Lock Haven University was established in 1870 as the Central State Normal School, with the mission to train teachers for Central Pennsylvania. Its program was in keeping with the traditions of the "Ecole Normale" schools of the First French Republic (1794) and the Pennsylvania Normal School Act of 1857.

The first classes at the new school were held in May of 1877 and were taught in Price Hall, which built on the current site of North Hall, was a five story building overlooking the Susquehanna River. In 1888, Price Hall was destroyed by fire. In its place, a new school, which housed offices, classrooms, and residence halls, was built at the current site of Stevenson Library.

The school was acquired by the state of Pennsylvania in 1915 and was renamed Lock Haven State Teachers College in 1927.  As a teachers college, it was accorded the power to grant Bachelor of Science degrees in elementary and secondary education. 
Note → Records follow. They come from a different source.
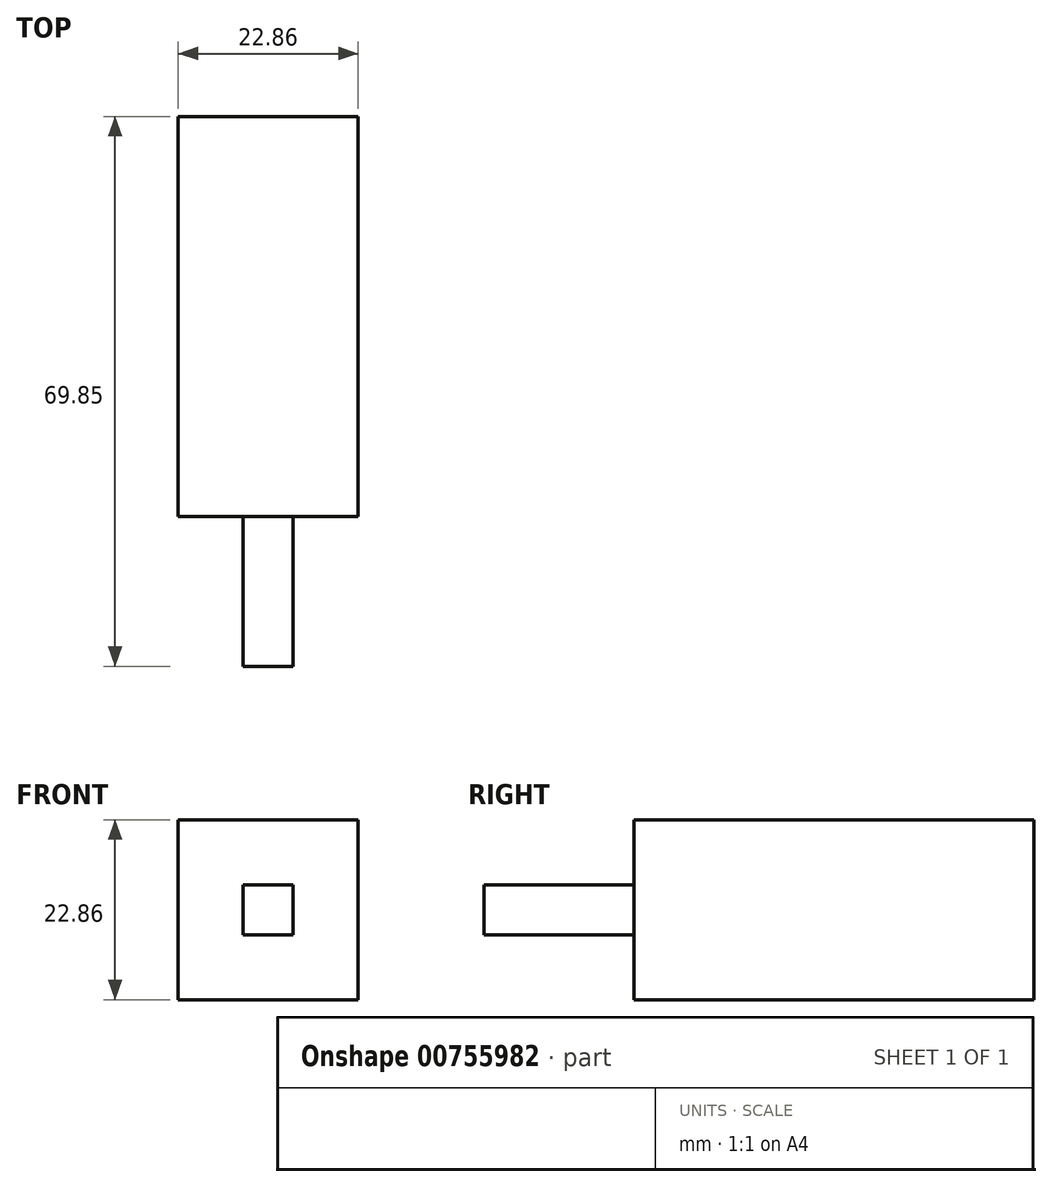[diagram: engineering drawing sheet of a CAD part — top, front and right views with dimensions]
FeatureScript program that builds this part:
annotation { "Feature Type Name" : "Feature", "Feature Type Description" : "" }
export const myFeature = defineFeature(function(context is Context, id is Id, definition is map)
    precondition{}
    {
        {
            var Q0;
            Q0=qCreatedBy(makeId("Top.planeOp"),FACE);
            var sketch = newSketch(context, id + "F0", { "sketchPlane" : qUnion([Q0])});
            skLineSegment(sketch, "E0.bottom", {"start": v(0, 0) * mm, "end": v(22.86, 0) * mm});
            skLineSegment(sketch, "E0.top", {"start": v(0, 50.8) * mm, "end": v(22.86, 50.8) * mm});
            skLineSegment(sketch, "E0.left", {"start": v(0, 0) * mm, "end": v(0, 50.8) * mm});
            skLineSegment(sketch, "E0.right", {"start": v(22.86, 0) * mm, "end": v(22.86, 50.8) * mm});
            skSolve(sketch);
        }
        {
            var Q0;
            Q0 = qSketchRegion(id + "F0", true);
            extrude(context, id + "F1", {"entities" : qUnion([Q0]), "depth" : 22.86 * mm, "offsetDistance" : 25.4 * mm});
        }
        {
            var Q0;
            Q0=makeQuery(id+"F1.opExtrude","SWEPT_FACE",FACE,{"disambiguationData":[OSD([sQuery(id+"F0.wireOp",EDGE,"E0.bottom")])]});
            var sketch = newSketch(context, id + "F2", { "sketchPlane" : qUnion([Q0])});
            skLineSegment(sketch, "E1.bottom", {"start": v(8.26, 14.6) * mm, "end": v(14.6, 14.6) * mm});
            skLineSegment(sketch, "E1.top", {"start": v(8.26, 8.25) * mm, "end": v(14.6, 8.25) * mm});
            skLineSegment(sketch, "E1.left", {"start": v(8.26, 14.6) * mm, "end": v(8.26, 8.25) * mm});
            skLineSegment(sketch, "E1.right", {"start": v(14.6, 14.6) * mm, "end": v(14.6, 8.25) * mm});
            skPoint(sketch, "E1.middle", {"position": v(11.43, 11.43) * mm});
            skSolve(sketch);
        }
        {
            var Q0;
            Q0 = qSketchRegion(id + "F2", true);
            extrude(context, id + "F3", {"entities" : qUnion([Q0]), "operationType" : NewBodyOperationType.ADD, "depth" : 19.05 * mm, "offsetDistance" : 25.4 * mm});
        }
    });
In 1935, the four-year health and physical education degree was added as a major course of study.

In 1942, Richard T. Parsons, an alumnus of the school, was named the school's third college president. Under his leadership, which lasted until 1970, the student population grew from 146 to over 2300 and teaching faculty increased from 25 to 170. It was also under his leadership that the institution experienced its largest building program.

In 1960, the school's name was changed again to Lock Haven State College. The school's teaching emphasis was shifted from teacher education to include majors in the humanities, fine arts, mathematics and social sciences.

In 1983, the school's name was changed to Lock Haven University as a result of the creation of the State System of Higher Education. In 1989, the school founded a branch campus in Clearfield, Pennsylvania.  One year later, the branch campus was authorized to offer an associate degree in nursing.